Antiracism and other oppressions
Finally, Kendi affirms that consistent ‘antiracism’ requires more than just opposition to racial inequality: “in order to truly be antiracists, we must also oppose all of the sexism, homophobia, colorism, ethnocentrism, nativism, cultural prejudice, and class bias teeming and teaming with racism to harm so many Black lives” (p. 502-503). In the same way, he declares that “A truly multicultural nation ruled by multiculturalists would not have Christianity as its unofficial standard religion… No cultural group would be directly and indirectly asked to learn and conform to any other group’s cultural norms in public in order to get ahead.” (p. 469).
Here we see the influences of critical theory on Kendi’s ‘antiracism.’ Racial equality is only one aspect of the equality of all groups, whether groups determined by race, or gender, or sexual orientation, or culture. Antiracists find solidarity with women, and the LGBT community, and the working class because all of these groups experience oppression. According to Kendi (and according to critical theory) their struggles and the struggle for racial equality are inextricably linked.
Here, Christians again must be very careful. On the one hand, we should oppose any law or policy or action or belief which denies or defaces the Imago Dei, which all human beings share equally. Similarly, Christians should not want to live under a theocracy in which the power of the State is used to coerce external conformity to Christian doctrine while human hearts are unconverted.
Nor should we confuse Christian moral norms with American cultural norms. The two are different. Christianity was birthed in the Middle East, and came to Asia Minor and Africa before it ever reached Europe, let alone North America. We must be exceptionally careful not to conflate Christianity with the United States.
On the other hand, Christians do want as many people as possible to embrace the gospel and we do want Christian moral norms to shape how people think about God and about other human beings. We do not want to live in a culture where infanticide or human sacrifice are seen as legitimate expressions of culture. In this sense, we cannot simply celebrate multiculturalism for the sake of multiculturalism.

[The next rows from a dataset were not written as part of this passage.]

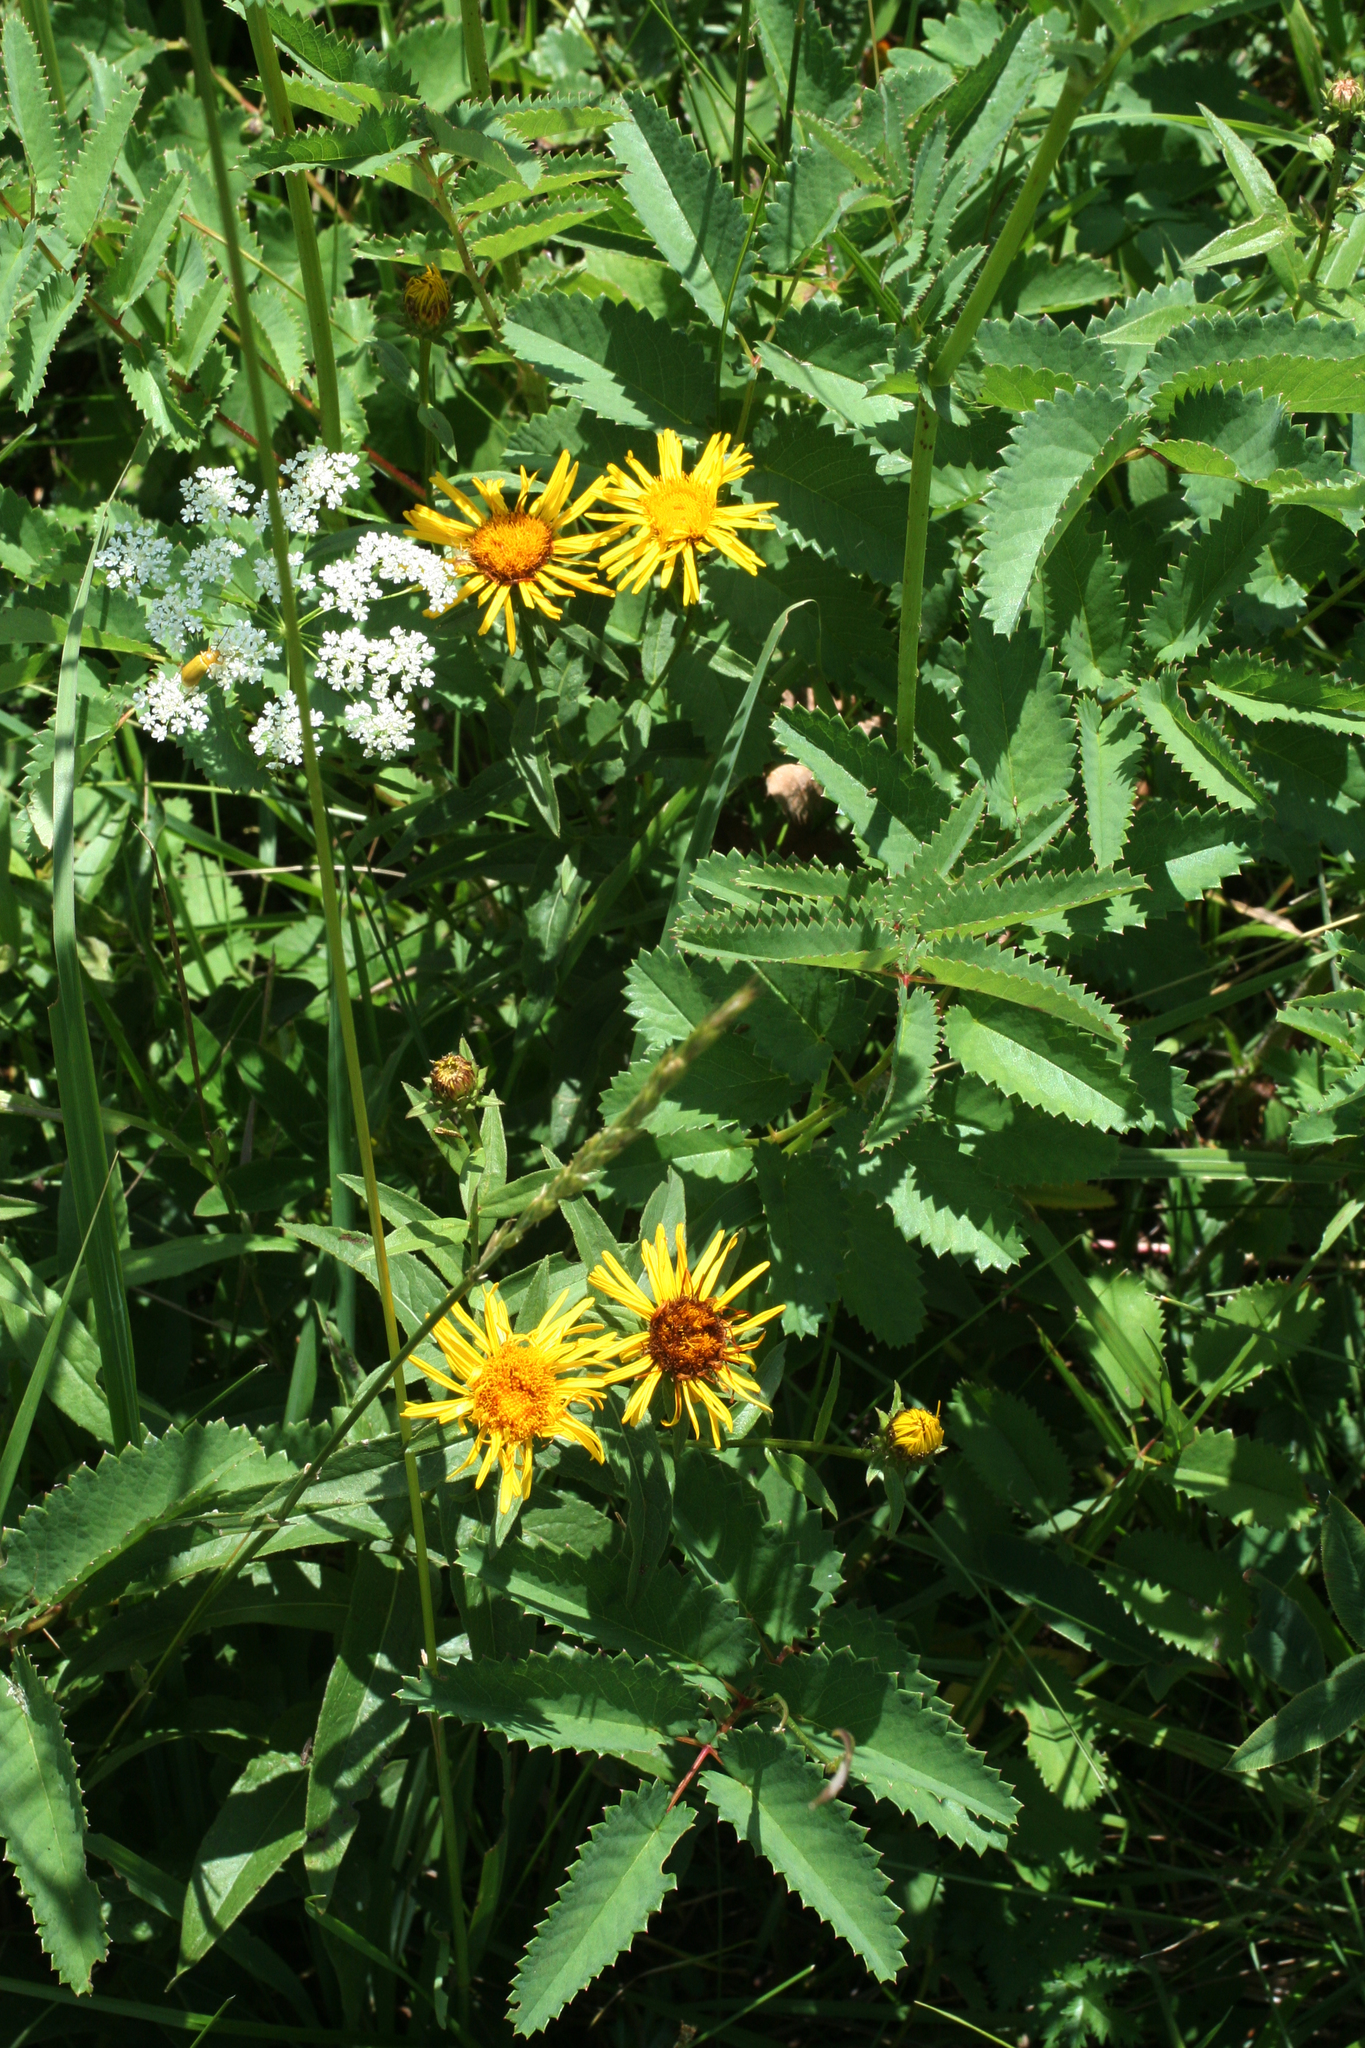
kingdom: Plantae
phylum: Tracheophyta
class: Magnoliopsida
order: Asterales
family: Asteraceae
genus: Pentanema
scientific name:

Nor, I suspect, can Kendi. In his final paragraphs, he imagines eradicating racism through “Americans [who are] committed to antiracist policies seizing power and maintaining power over institutions, neighborhoods, countries, states, nations – the world…. [so that] antiracist policies become the law of the land, and then antiracist ideas become the common sense of the people” (p. 510). Of course, in this ideal antiracist society, racist or sexist or homophobic cultures would indeed be “directly and indirectly asked to learn and conform to other group’s cultural norms in public in order to get ahead,” which Kendi claims to oppose. But here we return to the paradox of cultural relativism. When push comes to shove, the cultural relativist wants to marginalize certain cultures (the intolerant, regressive ones) and to normalize other cultures (the tolerant, progressive ones). We can’t avoid making moral judgments about certain cultural practices, so why not be up front about it?
Stamped from the Beginning is an important and influential book. Yet it suffers from numerous serious flaws, both in the historical and factual claims it makes and in the overall ideology which shapes the work. Read it, but read it critically.